STUDY TEXT

● ● ●

Gordon also offered more details about the scope of her work at the FHA, how she views the HECM program, and some of the agency’s goals. Here are some of the highlights from her chat with Bell.

What Gordon keeps in mind

“What I really focus on is the communities and the people who don’t have a seat at the table,” Gordon said. “And in every job I’ve had, what I’ve wanted to do is try to get access to the decision-making [done at] those tables, and represent the people that I know are out there. And [this audience] — all of you who work in customer-facing businesses — know things about what real life is like for people that not everybody in the government knows. And it’s just so very important to have that information when we are doing policymaking or programmatic design.”

Gordon told the audience that her prior work at the nonprofit National Community Stabilization Trust helped give her detailed knowledge about various housing markets across the country.

Bell-and-Gordon-at-NRMLA-Annual-2022
FHA Commissioner Julia Gordon sits down with NRMLA CEO Peter Bell at the NRMLA Annual Meeting and Expo on November 2 in Atlanta. (Photo by Chris Clow)

“It’s so exciting now to be able to take all that information and bring it [to my work now],” she said. “HUD is what we call a ‘mid-sized’ agency, but the Office of Housing is the biggest office within HUD. I’ve never run anything of this size and magnitude [before], but I will tell you, the fundamentals are pretty similar.”

Those fundamentals include investing in a talented workforce to execute.

“[Having] more staff is harder, but it’s not much different,” she said. “We’re making sure that everyone is aligned around mission, energized and working hard for their stakeholders and their customers. That is the most important job, and beyond that is just really knowing where you want to go.”

● ● ●

WORK REQUEST 1
In the Gordon interview text, which office is described as the biggest office within HUD?
WORK REQUEST 2
Pick up the Gordon interview text after its last sentence and continue it.

INFORMATION GIVEN
● ● ●

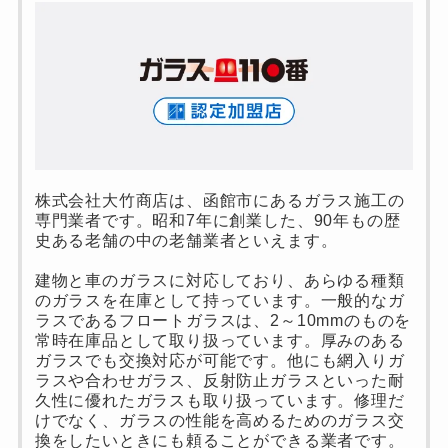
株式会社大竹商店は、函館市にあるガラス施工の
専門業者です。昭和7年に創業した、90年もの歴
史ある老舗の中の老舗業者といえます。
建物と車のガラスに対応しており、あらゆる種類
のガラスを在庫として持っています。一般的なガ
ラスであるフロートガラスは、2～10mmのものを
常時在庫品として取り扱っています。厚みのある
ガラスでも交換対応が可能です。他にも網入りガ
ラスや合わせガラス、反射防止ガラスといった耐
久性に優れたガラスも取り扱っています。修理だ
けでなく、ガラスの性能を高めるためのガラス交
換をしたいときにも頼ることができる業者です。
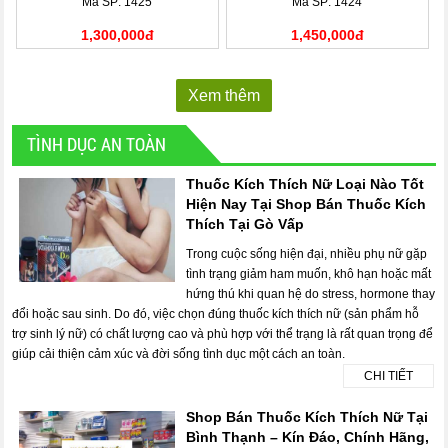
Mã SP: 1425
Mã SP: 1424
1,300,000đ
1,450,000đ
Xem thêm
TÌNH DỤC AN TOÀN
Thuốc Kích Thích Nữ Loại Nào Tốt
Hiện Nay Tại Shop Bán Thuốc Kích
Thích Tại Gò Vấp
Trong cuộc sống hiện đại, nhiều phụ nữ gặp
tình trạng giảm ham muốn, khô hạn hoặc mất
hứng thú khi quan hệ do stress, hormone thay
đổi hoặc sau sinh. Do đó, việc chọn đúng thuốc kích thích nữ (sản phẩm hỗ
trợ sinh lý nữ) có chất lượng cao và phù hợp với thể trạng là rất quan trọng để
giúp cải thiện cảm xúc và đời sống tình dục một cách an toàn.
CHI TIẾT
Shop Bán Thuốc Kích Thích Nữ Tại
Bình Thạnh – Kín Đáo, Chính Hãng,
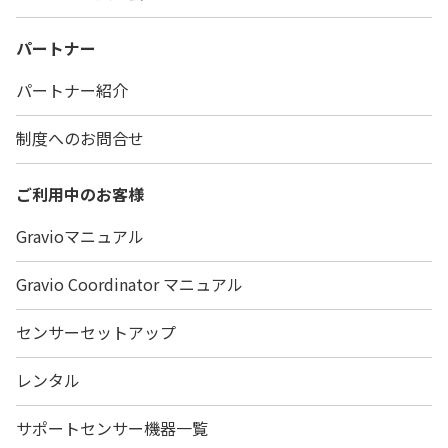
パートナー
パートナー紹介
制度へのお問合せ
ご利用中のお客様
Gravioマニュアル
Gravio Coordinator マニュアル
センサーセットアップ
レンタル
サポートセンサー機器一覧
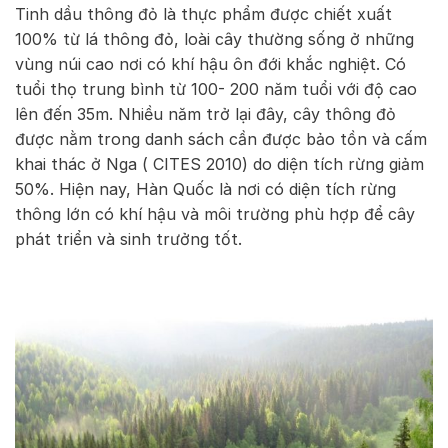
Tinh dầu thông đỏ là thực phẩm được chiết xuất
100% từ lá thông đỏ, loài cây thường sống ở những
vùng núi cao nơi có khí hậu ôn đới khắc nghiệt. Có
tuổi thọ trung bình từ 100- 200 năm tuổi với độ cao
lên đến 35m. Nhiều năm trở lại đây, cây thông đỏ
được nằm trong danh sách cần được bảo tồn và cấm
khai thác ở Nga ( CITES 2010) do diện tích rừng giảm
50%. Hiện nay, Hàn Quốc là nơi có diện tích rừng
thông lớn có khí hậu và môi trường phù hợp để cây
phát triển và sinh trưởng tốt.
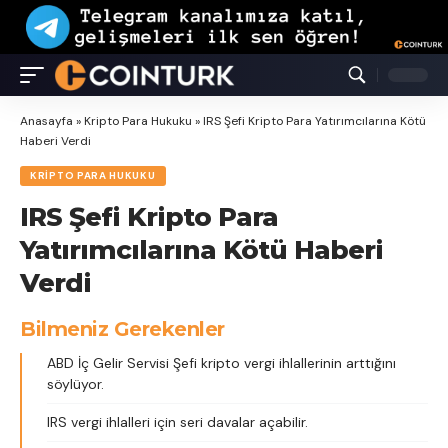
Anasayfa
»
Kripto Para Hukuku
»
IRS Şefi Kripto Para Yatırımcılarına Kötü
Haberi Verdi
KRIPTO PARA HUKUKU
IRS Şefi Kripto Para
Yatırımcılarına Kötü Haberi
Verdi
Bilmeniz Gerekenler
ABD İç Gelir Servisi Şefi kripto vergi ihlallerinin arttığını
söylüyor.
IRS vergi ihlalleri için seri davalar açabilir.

● ● ●

OUTPUT 1
The Office of Housing.

OUTPUT 2
The importance of career staff, challenges of working in HUD

Most conversations about government agencies or programs tend to focus largely on political appointees, who came and go with different administrations. Gordon said she has been impressed by the dedication of the career staff, who are more insulated from changing political headwinds, she explained.

“I did not realize how impressive most of the staff were,” she said. “We have a tremendous, very knowledgeable staff. [This audience] is most likely to have worked with people on the single-family team, or maybe in the National Servicing Center. We have people who have been there for a very long time, and they know so much that can only be gained from a lifetime of dedication to this work.”

Gordon also addressed the challenges that come with working in a large government agency, one with a reputation for monolithic bureaucracy and a poor tech stack.

“Working in a federal agency, when it comes to the bureaucracy of federal procurement and human resources and technology, is incredibly difficult,” she said. “The way the federal government is set up, it puts some constraints that are in fact on HUD that are not on other agencies. It’s a continual challenge, and it requires [much of] my attention. I’d like to spend all my time on policy and programmatic design, but I have to spend a lot of time on these other things because we can’t build a modern 21st-century program without having the underlying technology that we need.”

Interagency cooperation

Bell said housing appeared to be more of a priority from the Biden administration than past administrations, which led to a question about how different agencies can work together to accomplish various housing goals.

“I was fortunate enough to be part of the Biden-Harris transition team, where my job was actually to look across FHFA, FHA and the housing programs at VA and USDA to try to set up a path and a plan for the administration,” Gordon said. “I have always believed that the more all of these agencies — bank regulators, and the Departments of Treasury, Transportation and Energy — the more we all work together, the better result we’re going to have.”

Gordon said that interagency groups have been working collectively to tackle challenges in housing and housing-adjacent issues, including with appraisals. Other issues that multiple agencies helped to determine action on included loss mitigation programs, and pandemic-related forbearances, both of which had direct impacts on the reverse mortgage industry and its borrowers.